## Il tuo compito
Nell'estratto sull'attività chirurgica, elenca tutte le voci separate da virgole che seguono le parole «di carattere ginecologico:», escluso «ecc.».

======== Estratto

GRAZIE FRANCO

  Dal 2004 le nostre prestazioni chirurgiche sono aumentate in modo esponenziale, pur avendo una sala operatoria veramente piccola.
Per il 2008 segnalo che gli interventi fino alla data odierna sono 1398.
L’intervento più frequente è il taglio cesareo (405 nel 2008 su un totale di 1800 parti).
A questo proposito cito i dati pubblicati da una commissione Europea secondo la quale in Italia il 38% dei parti sono cesarei: noi ci attestiamo attorno al 25% e siamo in target con le percentuali auspicate dall’OMS per i Paesi in via di sviluppo dove le possibilità di monitorare e seguire le complicazioni del travaglio sono più limitate.
Poi operiamo quasi tutte le patologie di carattere ginecologico: RCU, isterectomie dovute a fibromi, miomectomie uterine, cisti ovariche, gravidanze extrauterine, escissione di fibroadenomi mammari e mastectomie, ecc.

================
======== Dati forniti

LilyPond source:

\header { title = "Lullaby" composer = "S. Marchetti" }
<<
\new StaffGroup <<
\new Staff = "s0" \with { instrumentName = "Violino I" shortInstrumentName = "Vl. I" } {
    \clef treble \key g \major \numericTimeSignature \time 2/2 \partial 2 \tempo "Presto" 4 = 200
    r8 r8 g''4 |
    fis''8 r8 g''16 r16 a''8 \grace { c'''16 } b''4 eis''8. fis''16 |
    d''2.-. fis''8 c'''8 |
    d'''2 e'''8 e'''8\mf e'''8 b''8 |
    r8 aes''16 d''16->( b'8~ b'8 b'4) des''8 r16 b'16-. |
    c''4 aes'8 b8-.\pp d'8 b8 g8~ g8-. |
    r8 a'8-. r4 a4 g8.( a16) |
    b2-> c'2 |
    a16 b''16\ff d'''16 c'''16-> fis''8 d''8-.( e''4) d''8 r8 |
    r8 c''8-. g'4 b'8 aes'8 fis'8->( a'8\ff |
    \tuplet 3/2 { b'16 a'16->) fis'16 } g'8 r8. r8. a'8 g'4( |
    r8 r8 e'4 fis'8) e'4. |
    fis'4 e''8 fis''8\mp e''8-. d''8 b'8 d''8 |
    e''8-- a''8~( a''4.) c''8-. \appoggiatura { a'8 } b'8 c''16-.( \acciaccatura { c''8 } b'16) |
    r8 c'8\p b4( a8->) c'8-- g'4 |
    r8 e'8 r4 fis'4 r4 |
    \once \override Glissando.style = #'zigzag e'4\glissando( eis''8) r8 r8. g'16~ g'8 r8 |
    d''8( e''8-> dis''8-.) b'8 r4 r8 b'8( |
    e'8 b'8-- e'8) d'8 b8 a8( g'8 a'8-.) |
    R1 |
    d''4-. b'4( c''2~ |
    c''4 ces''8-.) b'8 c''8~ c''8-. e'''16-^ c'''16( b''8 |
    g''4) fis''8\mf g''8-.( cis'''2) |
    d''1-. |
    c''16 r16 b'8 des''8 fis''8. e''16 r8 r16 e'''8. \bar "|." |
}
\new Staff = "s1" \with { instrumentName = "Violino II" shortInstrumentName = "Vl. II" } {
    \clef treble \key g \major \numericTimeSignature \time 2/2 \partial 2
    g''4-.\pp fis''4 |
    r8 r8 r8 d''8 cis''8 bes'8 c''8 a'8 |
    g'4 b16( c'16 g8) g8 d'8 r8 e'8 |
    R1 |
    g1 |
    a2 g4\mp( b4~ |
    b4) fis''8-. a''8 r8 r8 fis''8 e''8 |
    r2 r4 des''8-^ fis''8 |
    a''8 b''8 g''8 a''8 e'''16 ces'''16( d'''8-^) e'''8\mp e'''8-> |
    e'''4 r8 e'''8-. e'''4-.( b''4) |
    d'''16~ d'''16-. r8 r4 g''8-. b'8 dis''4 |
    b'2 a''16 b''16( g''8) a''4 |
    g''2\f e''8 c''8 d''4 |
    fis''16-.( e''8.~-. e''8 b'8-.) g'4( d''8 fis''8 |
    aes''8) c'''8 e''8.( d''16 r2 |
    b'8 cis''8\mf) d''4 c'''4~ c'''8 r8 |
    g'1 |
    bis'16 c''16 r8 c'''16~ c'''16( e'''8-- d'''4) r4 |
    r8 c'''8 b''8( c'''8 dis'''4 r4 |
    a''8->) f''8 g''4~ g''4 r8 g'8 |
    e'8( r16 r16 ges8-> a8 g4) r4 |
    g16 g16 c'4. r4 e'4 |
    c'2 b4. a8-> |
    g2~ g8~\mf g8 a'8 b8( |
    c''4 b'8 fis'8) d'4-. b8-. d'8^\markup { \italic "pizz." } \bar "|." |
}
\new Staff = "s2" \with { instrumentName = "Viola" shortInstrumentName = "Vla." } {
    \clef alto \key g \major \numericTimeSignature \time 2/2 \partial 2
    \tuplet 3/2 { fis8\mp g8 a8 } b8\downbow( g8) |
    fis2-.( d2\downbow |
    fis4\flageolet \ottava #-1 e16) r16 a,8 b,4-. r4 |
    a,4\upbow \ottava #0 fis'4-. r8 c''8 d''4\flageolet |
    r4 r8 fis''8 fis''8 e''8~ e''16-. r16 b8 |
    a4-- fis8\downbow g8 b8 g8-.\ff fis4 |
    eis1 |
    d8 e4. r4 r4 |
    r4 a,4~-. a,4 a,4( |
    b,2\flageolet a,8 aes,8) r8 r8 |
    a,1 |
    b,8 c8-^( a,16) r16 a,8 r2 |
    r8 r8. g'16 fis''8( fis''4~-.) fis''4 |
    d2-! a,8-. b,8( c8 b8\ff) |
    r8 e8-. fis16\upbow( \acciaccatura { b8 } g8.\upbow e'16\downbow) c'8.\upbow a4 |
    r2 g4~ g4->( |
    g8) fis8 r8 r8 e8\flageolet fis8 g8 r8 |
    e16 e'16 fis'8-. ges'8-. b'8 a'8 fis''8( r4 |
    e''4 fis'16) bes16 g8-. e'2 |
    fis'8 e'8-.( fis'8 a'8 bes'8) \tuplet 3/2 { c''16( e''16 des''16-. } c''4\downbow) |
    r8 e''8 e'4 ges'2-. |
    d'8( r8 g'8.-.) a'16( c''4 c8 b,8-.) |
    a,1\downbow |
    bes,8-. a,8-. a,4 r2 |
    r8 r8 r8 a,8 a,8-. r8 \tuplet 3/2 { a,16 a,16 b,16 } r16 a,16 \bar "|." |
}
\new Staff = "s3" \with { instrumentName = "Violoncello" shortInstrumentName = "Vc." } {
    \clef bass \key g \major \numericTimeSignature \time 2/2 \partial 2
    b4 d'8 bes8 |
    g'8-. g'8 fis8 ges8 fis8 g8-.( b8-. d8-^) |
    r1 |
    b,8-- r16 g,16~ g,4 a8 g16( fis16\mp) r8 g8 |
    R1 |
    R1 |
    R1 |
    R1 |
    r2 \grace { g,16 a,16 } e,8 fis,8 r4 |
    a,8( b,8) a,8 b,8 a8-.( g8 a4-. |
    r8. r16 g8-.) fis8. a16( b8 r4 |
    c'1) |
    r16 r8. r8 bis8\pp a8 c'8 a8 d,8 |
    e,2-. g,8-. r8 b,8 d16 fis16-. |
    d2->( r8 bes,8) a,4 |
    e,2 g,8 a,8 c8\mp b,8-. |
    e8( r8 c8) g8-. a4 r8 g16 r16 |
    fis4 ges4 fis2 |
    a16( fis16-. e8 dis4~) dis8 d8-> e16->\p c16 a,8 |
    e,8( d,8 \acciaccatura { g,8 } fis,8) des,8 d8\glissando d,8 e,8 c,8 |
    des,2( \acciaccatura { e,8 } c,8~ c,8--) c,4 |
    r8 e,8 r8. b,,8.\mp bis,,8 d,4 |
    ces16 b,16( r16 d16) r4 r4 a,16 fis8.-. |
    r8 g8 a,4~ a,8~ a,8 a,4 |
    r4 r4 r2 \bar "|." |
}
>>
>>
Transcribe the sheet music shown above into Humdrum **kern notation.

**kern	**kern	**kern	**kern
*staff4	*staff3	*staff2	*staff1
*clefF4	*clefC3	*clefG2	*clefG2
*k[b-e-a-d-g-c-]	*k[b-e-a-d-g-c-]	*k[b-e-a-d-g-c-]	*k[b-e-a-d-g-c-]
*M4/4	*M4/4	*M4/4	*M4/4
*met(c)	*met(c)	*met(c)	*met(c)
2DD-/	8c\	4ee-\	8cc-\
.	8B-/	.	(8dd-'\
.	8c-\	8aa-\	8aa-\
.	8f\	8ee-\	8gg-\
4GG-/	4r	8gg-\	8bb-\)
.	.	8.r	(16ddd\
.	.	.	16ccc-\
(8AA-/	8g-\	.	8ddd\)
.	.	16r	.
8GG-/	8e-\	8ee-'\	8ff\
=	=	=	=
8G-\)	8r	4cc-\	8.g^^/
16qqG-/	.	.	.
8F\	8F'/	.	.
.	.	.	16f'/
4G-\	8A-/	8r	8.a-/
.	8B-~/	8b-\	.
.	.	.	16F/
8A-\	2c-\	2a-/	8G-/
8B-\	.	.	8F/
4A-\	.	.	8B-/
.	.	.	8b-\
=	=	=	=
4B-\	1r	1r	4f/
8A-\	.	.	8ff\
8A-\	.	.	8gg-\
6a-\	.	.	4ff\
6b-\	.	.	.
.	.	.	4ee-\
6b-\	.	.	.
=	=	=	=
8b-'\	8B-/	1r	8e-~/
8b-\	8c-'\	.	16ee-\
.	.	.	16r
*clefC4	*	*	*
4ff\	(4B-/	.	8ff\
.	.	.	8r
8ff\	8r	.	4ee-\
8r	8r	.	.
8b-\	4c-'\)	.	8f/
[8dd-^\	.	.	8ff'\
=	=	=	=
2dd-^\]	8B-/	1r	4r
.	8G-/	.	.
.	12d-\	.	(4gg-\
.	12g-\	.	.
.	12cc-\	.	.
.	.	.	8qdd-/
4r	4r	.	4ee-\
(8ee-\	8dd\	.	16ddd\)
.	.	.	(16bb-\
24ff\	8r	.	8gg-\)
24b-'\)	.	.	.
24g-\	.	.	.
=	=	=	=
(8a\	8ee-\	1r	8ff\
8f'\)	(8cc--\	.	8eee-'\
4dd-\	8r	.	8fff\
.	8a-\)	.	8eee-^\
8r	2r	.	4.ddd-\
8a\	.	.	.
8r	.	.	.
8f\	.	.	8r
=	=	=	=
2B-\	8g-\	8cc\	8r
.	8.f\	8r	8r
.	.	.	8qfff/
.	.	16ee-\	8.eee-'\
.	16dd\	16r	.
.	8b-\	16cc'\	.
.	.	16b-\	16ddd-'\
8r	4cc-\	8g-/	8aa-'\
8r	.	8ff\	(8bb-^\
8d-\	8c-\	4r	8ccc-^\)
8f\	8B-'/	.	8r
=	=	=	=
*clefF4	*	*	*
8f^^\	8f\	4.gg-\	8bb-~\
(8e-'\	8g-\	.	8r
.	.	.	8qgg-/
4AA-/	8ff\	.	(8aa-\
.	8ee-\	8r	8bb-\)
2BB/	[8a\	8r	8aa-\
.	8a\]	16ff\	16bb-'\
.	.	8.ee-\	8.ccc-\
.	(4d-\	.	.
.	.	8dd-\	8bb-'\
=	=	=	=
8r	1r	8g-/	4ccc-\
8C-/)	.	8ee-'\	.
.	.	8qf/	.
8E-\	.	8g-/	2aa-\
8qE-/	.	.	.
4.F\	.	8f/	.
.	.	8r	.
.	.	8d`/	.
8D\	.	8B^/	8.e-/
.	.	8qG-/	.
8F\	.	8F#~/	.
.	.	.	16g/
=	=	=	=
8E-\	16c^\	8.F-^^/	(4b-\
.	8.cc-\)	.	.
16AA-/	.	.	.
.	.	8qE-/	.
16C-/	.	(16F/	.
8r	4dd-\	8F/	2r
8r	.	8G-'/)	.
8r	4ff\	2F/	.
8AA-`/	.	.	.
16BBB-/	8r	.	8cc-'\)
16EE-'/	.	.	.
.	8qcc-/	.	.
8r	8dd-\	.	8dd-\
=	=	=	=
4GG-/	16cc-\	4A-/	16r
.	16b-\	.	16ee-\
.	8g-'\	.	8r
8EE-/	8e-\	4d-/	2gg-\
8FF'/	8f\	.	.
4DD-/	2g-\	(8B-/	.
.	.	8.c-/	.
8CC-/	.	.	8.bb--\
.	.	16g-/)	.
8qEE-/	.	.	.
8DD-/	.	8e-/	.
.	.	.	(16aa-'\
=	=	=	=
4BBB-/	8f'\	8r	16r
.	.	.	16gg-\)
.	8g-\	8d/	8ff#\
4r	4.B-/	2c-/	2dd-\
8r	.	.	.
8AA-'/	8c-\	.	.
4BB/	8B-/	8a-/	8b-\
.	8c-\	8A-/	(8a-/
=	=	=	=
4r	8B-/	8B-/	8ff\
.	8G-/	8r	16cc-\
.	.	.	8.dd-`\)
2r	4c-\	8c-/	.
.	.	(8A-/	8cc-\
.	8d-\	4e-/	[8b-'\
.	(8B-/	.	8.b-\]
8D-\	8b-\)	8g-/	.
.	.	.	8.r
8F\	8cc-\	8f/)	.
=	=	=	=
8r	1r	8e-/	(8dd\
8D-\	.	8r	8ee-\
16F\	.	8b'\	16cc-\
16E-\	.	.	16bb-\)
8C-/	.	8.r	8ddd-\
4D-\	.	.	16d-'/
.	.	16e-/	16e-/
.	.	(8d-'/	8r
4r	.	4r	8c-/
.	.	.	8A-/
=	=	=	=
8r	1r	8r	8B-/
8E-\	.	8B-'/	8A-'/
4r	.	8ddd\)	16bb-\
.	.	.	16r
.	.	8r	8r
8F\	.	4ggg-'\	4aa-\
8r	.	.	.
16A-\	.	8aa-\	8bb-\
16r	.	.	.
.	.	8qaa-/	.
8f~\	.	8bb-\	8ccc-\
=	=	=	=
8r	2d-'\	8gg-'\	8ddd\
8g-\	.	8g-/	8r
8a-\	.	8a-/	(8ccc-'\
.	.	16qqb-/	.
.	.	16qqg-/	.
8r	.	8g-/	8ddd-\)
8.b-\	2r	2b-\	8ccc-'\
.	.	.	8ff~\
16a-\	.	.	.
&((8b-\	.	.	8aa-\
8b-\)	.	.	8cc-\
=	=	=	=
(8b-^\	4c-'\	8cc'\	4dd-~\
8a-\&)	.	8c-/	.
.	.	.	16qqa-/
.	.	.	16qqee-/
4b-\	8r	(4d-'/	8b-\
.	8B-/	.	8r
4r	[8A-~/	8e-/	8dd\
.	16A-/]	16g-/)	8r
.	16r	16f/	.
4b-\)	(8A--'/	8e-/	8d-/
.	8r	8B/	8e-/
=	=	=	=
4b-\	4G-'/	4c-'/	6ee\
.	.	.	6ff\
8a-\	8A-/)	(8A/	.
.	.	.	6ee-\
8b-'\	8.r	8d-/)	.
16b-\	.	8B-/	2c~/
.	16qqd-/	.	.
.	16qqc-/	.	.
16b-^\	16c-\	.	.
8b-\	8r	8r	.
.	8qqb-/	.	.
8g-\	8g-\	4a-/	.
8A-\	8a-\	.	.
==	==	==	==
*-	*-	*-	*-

================

## Soluzione scritta
- RCU
- isterectomie dovute a fibromi
- miomectomie uterine
- cisti ovariche
- gravidanze extrauterine
- escissione di fibroadenomi mammari e mastectomie